A look at the interior of the Adrian, Michigan YMCA, circa 1905. The equipment selection was not numerous, but the results obtained from training with a running track, some flying rings, a climbing rope and a set of parallel bars will likely beat the pants off what can be done at most modern gyms with far more to choose from.
Who the heck is Irving K. Pond you may ask? Well, pull up a chair and let me tell you: He was the man who scored the first touchdown EVER in the history of the University of the Michigan football program, something which he accomplished in May of 1879. Later on, he also became a famous architect, designing, among other buildings, the Michigan Union and the Michigan League (where I got married) ~ so I have several reason to shake the man’s hand if I ever happen to meet him in the afterlife. Beyond his architectural pursuits, Pond was a lifelong devotee of physical training and, as shown here, could still perform a back flip and jump over his cane at 77 years of age ~ pretty impressive.
The ‘Gittleson Dumbbell’ is so named because it sat on my college strength coach Mike Gittleson’s desk for all the years that I was at Michigan, and likely at least a decade before that. (Mike was the University of Michigan’s football strength coach for 30 years and produced more All-Americans and NFL Draft picks than any other college strength coach in history.)
As you can see this unforgiving chunk of iron weighs 120 pounds. I’ve bent pressed it, snatched it but not yet strictly overhead pressed it ~ something I am on track to do soon…

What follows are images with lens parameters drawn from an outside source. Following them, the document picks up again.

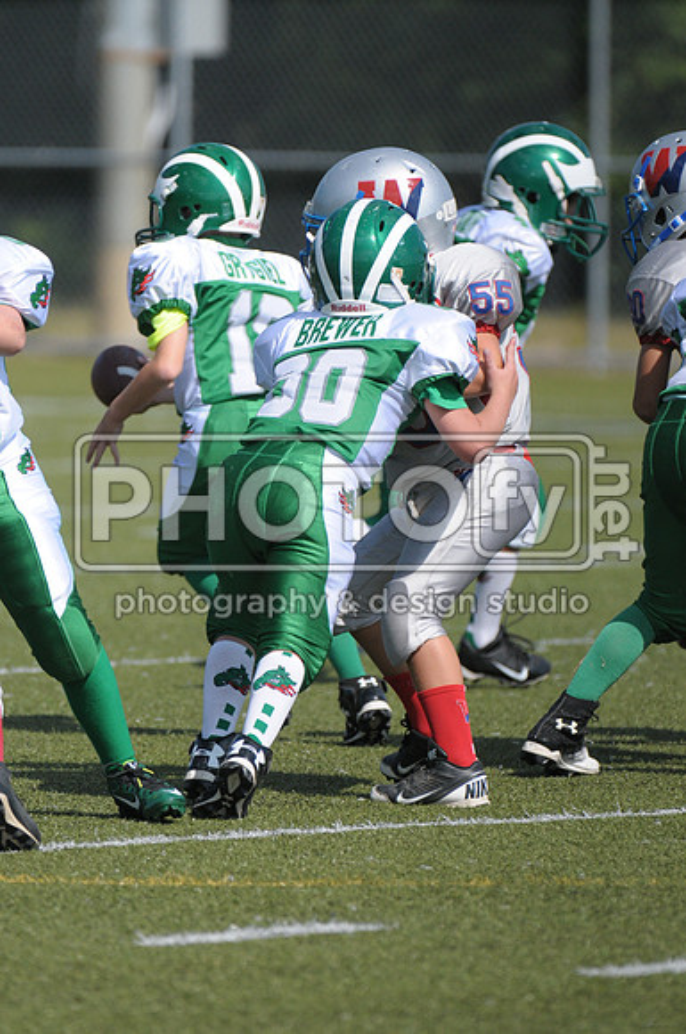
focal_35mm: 450
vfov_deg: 4.6
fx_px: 12900
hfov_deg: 3.0
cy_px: 517
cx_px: 343
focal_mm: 300
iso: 640
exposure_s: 1/6400
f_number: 4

In keeping with the saying Mens sana in corpore sano (A healthy mind in a healthy body) the University of Michigan built some of the finest gymnasia the world had ever seen in the late nineteenth century. The Waterman Gymnasium (pictured right and named for Joshua W. Waterman, a notable Detroit attorney who donated most of the funds) was completed in 1894. The Barbour Gymnasium for women (on left, named for Regent Levi L. Barbour), followed in 1896. The physical director of these facilities was George A. May and the above picture was how both grand buildings looked from the diag, circa 1927. The chem building now sits on the site where these gyms were once located.